I’ve spent a lot of time at home in our very tiny (600ft) apartment. Writing emails, working on school work, watching internet tv (damn you, netflix!)
In the mornings, our kitchen has the most beautiful light. In the past I’ve taken taken photos of nothingness because I am so enamored with the light. When I moved in more than 4 years ago, Matt and some friends helped me to paint the bathroom, bedroom and the living area. The kitchen was a yellowy-old colour but it wasn’t toooooo bad, so we left it as-is.
Now 4 years later, and countless hours spent cooking and working at the small table we have (you can see it in all it’s greatness in the banner photo) I’ve realized that it’s time to paint the kitchen. It’s time to take off the AWFUL cupboard doors that don’t close and to sand and paint them too. It’s time.
Now, the funny thing is as much as we love living here (the location, the people, the rent, the memories!) there is a very real chance that we might have to move in the spring. This is because of the lottery system for my senior year placement which if things don’t go my way, could land me in
Timbuktu Oshawa, Sarnia or who-the-heck-knows-where.
The loosey-goosey side of me feels like I might be tempting the lottery gods- to be so bold and paint my kitchen when I could very well be leaving in 4 short months (I’m already spending March in Tanzania). The practical side of me also worries that it could be HUGE waste of time and money if we have to leave. All the work for a few measly months of enjoyment.

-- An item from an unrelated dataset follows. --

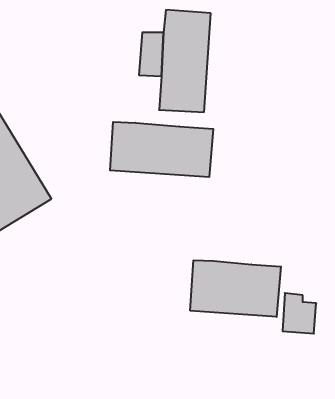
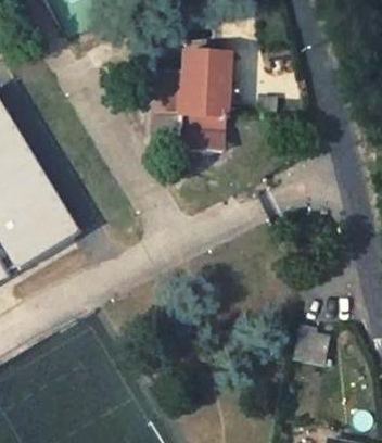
building: [110,122,213,177] -> none
building: [190,260,281,317] -> none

But the part of me that I want to grow the most, that part of me is whispering, “do it”. Not because it might anger the gods or be waste but because it is a practice of living in the right here, right now. Yoga teaches me to focus on my breath. To simply breathe in and out. My church community teaches me that if we open our eyes we can see the Goodness of God in the land of the living…right here, right now. This is all we have, folks. Any facade of control that we have is just that…a facade. So, in honouring today and in trying to better be present in the right now, we’re painting this weekend. My saintly Mom is going to help and it’s going to be a lot of work, but man I think I am going to appreciate it…and wish I had done it sooner.